The 509 won't make your decision for you — but it will keep you from being surprised later.
What is a ‘splitter’ in law school admissions?
A splitter is an applicant whose numbers are split in opposite directions. Usually, that means a high LSAT and a lower GPA. A reverse splitter is the opposite: a high GPA and a lower LSAT.
These terms matter because the law school admissions process is full of applicants who are not perfectly balanced on both metrics. Admissions offices will ask questions of people who fall in either category.
“For high LSAT/low GPA [splitter], there is the question about sustained effort,” Kirby says. “Is the lower GPA because of a problem that’s been resolved, or is it an indication of someone who can achieve at a high level but does not put forth the effort? The story behind these numbers is important.
“For those with high GPA/low LSAT [reverse splitter]: Law schools might be OK with the evidence that you can be highly successful academically, despite the lower test score,” Kirby continues. “But law schools always will be concerned about your need to pass the state bar.”
Bottom line: “Splitters” are not doomed. Just make sure your application explains itself clearly.
Can a high LSAT offset a low GPA?
Yes, sometimes.
A high LSAT can help offset a lower GPA because it gives schools evidence of strong reasoning skills and academic readiness in a standardized format.
LSAC explicitly says the LSAT can help identify qualified candidates who might be overlooked based on GPA or undergraduate institution alone.
But “offset” is not the same as “erase.” A very low GPA still creates risk, especially if there’s no upward trend, no context, and no sign that the issues are behind you. This is where a GPA addendum (a brief statement or document that explains a lapse in academic performance), strong recommendations, substantive work experience, or a sharply written personal statement can matter.
A splitter usually does best by building a file that answers the committee’s obvious question before they have to ask it.
When to write a GPA addendum
- Your GPA dropped significantly during a specific semester or year.
- A personal hardship, health issue, or family crisis affected your academics.
- Your transcript includes a grade replacement that inflates your displayed GPA.
- You transferred schools and the GPA on record doesn't reflect your full picture.
Can a high GPA make up for a lower LSAT?
Also yes, sometimes.
A high GPA can carry real weight because it reflects sustained performance over years, not one test day. Schools that use holistic review are often looking for evidence that you can handle demanding academic work consistently. Yale and Harvard both say no single metric controls the decision, which leaves room for applicants whose transcript is stronger than their test score.
A lower LSAT can be harder to explain away if it falls well below a school’s usual range. If you’re a reverse splitter, your strategy may be less about pretending the score does not matter and more about showing why the rest of your record is persuasive: course rigor, writing ability, research, leadership, and a clear reason for pursuing law.

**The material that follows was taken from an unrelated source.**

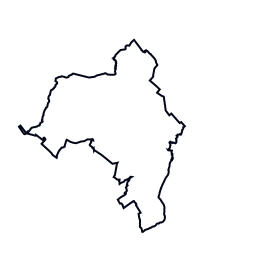 outline of Villa de Allende, México, Mexico, rotated 40°
{"feature_id": "50627088B59559873877291", "entity_name": "Villa de Allende", "entity_type": "district", "adm_level": 2, "iso_a3": "MEX", "parent_name": "Mexico", "parent_adm1": "México", "projection": "mercator", "projection_center": [-100.123, 19.395], "detail": "fine", "context": "isolated", "style": "outline", "palette": "ink", "viewbox_px": 256, "rotation_deg": 40, "n_neighbors": 0, "source": "geoboundaries", "source_scale": "gbopen_adm2", "svg_char_len": 5666}
<svg xmlns="http://www.w3.org/2000/svg" viewBox="0 0 256 256"><g transform="rotate(40 128 128)"><path d="M211.2,186.7L211.7,185.3L211.8,184.0L211.6,183.2L211.9,182.3L212.2,181.9L212.9,181.6L213.1,181.1L213.1,180.5L213.3,179.8L213.5,179.5L214.4,178.9L215.0,177.3L215.1,175.5L214.7,174.3L213.9,173.0L213.2,172.1L212.8,171.7L211.7,171.3L210.8,170.5L209.7,168.7L208.5,167.4L206.9,165.3L206.4,164.9L205.1,164.0L203.9,163.5L202.8,163.2L201.8,163.0L198.9,161.9L197.0,161.8L195.7,161.3L194.7,158.8L193.7,156.9L192.3,153.8L192.3,153.0L191.8,152.6L191.6,151.6L191.1,150.1L189.0,142.0L188.7,137.9L187.6,135.7L186.3,134.3L185.9,134.2L184.3,130.4L182.9,128.6L182.8,128.1L182.4,127.3L182.2,125.9L182.3,125.1L181.9,124.8L182.0,124.6L181.7,124.4L181.8,123.9L181.6,124.0L181.6,123.8L181.4,123.7L181.4,123.4L182.0,123.4L181.8,123.0L181.7,122.3L181.1,122.4L180.7,122.2L180.8,121.9L180.5,121.5L180.4,121.3L180.0,120.8L179.4,120.5L179.3,120.0L178.8,119.8L178.6,120.1L178.2,119.6L178.2,119.3L177.9,119.4L177.8,119.1L177.4,119.0L176.5,118.2L176.5,117.9L176.4,117.4L176.2,117.1L175.7,117.5L174.1,118.5L173.2,119.2L172.5,119.0L172.7,118.9L173.3,117.6L172.8,117.4L172.7,115.9L172.0,115.0L171.8,114.2L171.5,113.7L169.4,112.7L169.1,112.5L169.3,111.7L169.1,111.3L169.2,111.2L170.7,111.1L171.0,110.6L171.8,110.2L171.8,110.5L171.4,110.9L171.5,111.0L172.2,110.3L173.0,109.6L173.8,109.4L174.2,109.2L174.3,108.2L174.1,107.6L173.7,107.4L173.5,107.0L173.2,106.8L173.2,106.3L173.0,106.1L171.5,105.3L171.5,105.2L171.7,104.7L171.7,104.1L171.6,102.9L170.7,102.7L170.2,102.7L170.3,101.7L170.3,101.2L171.0,100.8L171.2,100.2L171.9,99.6L171.9,99.3L171.8,99.1L171.9,98.9L172.1,98.8L172.6,99.2L172.8,98.9L172.2,97.4L171.7,96.0L171.4,95.4L170.8,95.0L170.8,94.7L170.9,94.2L170.6,92.8L169.9,92.1L170.2,91.8L170.2,91.4L170.4,90.1L164.9,89.3L164.4,91.0L151.9,89.1L151.5,91.7L145.7,90.4L135.3,81.0L132.7,81.8L127.6,82.3L127.5,78.0L122.3,77.7L114.2,77.6L114.3,72.4L113.4,71.5L110.0,65.4L110.0,60.9L107.4,59.8L107.2,59.5L105.6,58.4L105.1,58.2L103.7,57.8L103.4,57.8L102.1,57.4L101.5,57.5L100.4,57.2L99.0,57.2L98.0,56.8L96.8,57.1L93.6,56.6L92.4,56.8L91.9,56.8L91.3,58.2L91.6,58.5L91.7,58.2L92.2,58.4L92.5,58.6L92.5,58.9L92.1,59.4L90.6,59.7L90.5,59.9L89.6,59.7L88.2,59.7L88.1,59.4L76.0,56.6L75.6,59.5L75.5,60.6L76.1,64.1L74.2,65.3L73.8,66.2L73.8,67.4L74.1,67.7L75.0,68.4L75.4,69.2L75.1,70.0L74.3,70.6L73.4,71.7L72.2,73.0L71.8,76.3L71.9,77.3L71.5,79.7L71.8,80.9L72.0,81.0L72.0,82.0L72.7,81.8L72.5,82.0L72.2,82.1L72.0,82.9L72.7,82.3L72.4,82.8L72.3,83.7L72.4,83.8L72.3,84.0L72.5,84.5L73.6,84.7L74.0,84.5L74.1,84.3L74.9,84.2L75.5,84.4L75.6,84.6L76.0,84.8L75.8,85.0L76.2,85.4L76.3,85.2L77.0,86.0L77.4,86.0L78.1,87.5L78.5,87.6L78.6,87.9L78.2,88.1L79.2,89.7L79.7,89.7L79.8,89.8L79.6,89.8L79.7,90.6L80.0,90.8L79.8,90.4L79.9,89.9L81.6,92.9L83.7,94.5L83.6,95.3L82.8,96.4L81.9,97.2L80.2,98.6L79.6,98.9L78.5,99.8L77.8,100.2L76.2,100.3L75.2,100.8L74.9,101.6L70.2,108.0L69.9,109.3L69.3,110.4L65.7,114.4L51.0,121.6L50.6,122.2L50.7,122.8L50.7,123.2L49.1,126.1L49.3,127.0L49.5,127.1L49.3,127.9L48.3,129.1L46.6,129.7L43.9,131.0L43.5,132.1L42.3,133.3L40.9,136.4L42.3,138.7L43.4,138.6L44.2,138.6L44.7,138.9L45.0,139.4L45.1,140.0L44.8,141.5L45.7,142.9L45.6,143.8L45.4,144.1L45.7,144.9L45.6,145.5L45.6,145.9L45.4,146.1L45.6,146.6L45.6,146.9L45.0,147.8L44.8,148.3L45.0,149.3L45.5,149.9L45.6,150.5L45.9,150.9L46.3,151.9L46.9,152.5L46.8,154.0L47.0,154.8L48.1,156.8L49.7,157.4L50.1,158.0L50.4,158.1L50.7,158.9L50.7,160.2L51.8,162.5L52.5,163.5L52.5,164.6L52.1,165.2L52.4,165.6L52.9,168.6L54.4,172.0L55.0,172.3L55.0,172.8L55.3,173.5L55.3,174.0L55.6,174.7L55.9,175.2L56.3,175.5L56.8,176.5L56.8,177.0L57.0,177.1L57.2,177.5L57.5,177.4L58.5,178.0L58.1,179.6L57.6,180.3L57.7,180.7L58.4,182.2L58.6,183.0L57.9,183.4L57.4,185.3L54.1,189.6L54.0,191.4L54.2,191.8L54.1,193.8L54.3,194.2L53.9,195.1L54.0,195.2L53.8,195.4L54.0,195.9L53.4,195.7L53.5,196.1L53.2,197.3L44.1,195.3L43.6,197.1L51.9,199.4L52.3,199.0L52.8,199.1L53.1,198.8L53.5,198.0L53.7,197.3L62.2,193.3L62.2,192.7L62.0,192.4L70.3,192.0L69.7,189.7L70.2,189.2L71.7,189.6L72.2,190.0L72.0,195.7L83.0,196.2L85.9,196.5L86.5,196.8L87.4,197.1L92.5,196.7L92.0,195.7L91.2,194.8L90.1,191.0L89.8,189.3L89.8,185.7L90.7,184.7L91.5,183.0L91.0,182.4L88.9,177.6L88.7,176.4L91.0,175.9L92.2,175.8L95.8,174.4L98.0,173.0L100.9,168.3L103.0,166.2L104.3,162.7L107.3,160.4L107.6,159.5L108.2,159.4L108.7,159.4L109.3,159.9L108.0,160.4L107.9,160.7L108.4,161.5L108.2,161.6L109.0,163.0L109.5,165.5L110.6,165.9L112.4,165.6L113.3,166.1L114.3,165.9L114.7,166.1L114.7,165.5L116.5,167.2L116.4,166.6L125.3,165.6L139.1,165.4L142.3,161.4L142.5,162.5L148.2,172.4L148.6,174.8L150.1,174.5L152.4,174.5L153.2,174.3L154.7,172.9L155.1,173.4L155.3,174.5L156.8,175.2L157.1,175.8L157.5,176.2L157.8,174.6L159.1,172.4L159.3,171.7L159.3,171.4L159.5,171.2L159.1,170.3L160.3,168.2L161.2,165.8L161.3,164.8L161.3,163.7L162.3,163.1L161.7,164.8L161.9,166.0L162.5,167.2L162.5,168.1L162.2,168.3L162.4,169.6L163.6,172.3L164.5,172.2L164.7,175.0L165.7,175.4L167.5,176.8L167.6,178.7L167.3,179.0L167.3,180.0L167.9,179.9L167.9,179.5L168.1,179.5L168.1,179.3L168.6,179.6L168.7,180.6L168.6,181.3L167.1,185.3L166.2,189.4L170.4,191.1L171.5,190.0L173.7,190.5L174.0,191.0L175.5,191.7L176.1,192.1L179.1,180.6L179.5,180.5L179.6,180.2L180.7,180.5L180.8,180.7L181.9,180.5L182.6,181.0L183.2,180.9L183.8,181.5L183.8,182.0L192.1,184.8L191.3,187.0L194.8,189.9L195.7,190.5L196.2,190.6L197.8,192.4L198.4,193.5L199.5,194.4L200.0,195.4L200.3,195.5L200.6,195.9L201.1,196.2L202.2,196.1L203.0,196.4L204.5,197.4L204.9,197.8L205.6,198.4L206.1,198.1L206.4,196.9L206.6,195.2L208.4,192.2L209.2,190.3L209.6,189.8L210.3,187.6L211.2,186.7Z" fill="none" stroke="#020617" stroke-width="2"/></g></svg>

Before you apply, compare your numbers to each school’s most recent ABA 509 report, then read your application the way an admissions office will.
- Does it tell a coherent story?
- Does it show readiness?
- Does it make the weak spot feel contextualized rather than confusing?
Regardless of your LSAT score or GPA, you should be your authentic self.
“Admissions committees aren’t looking for who you think they want you to be. The most compelling applicants are the ones who let us genuinely get to know them.”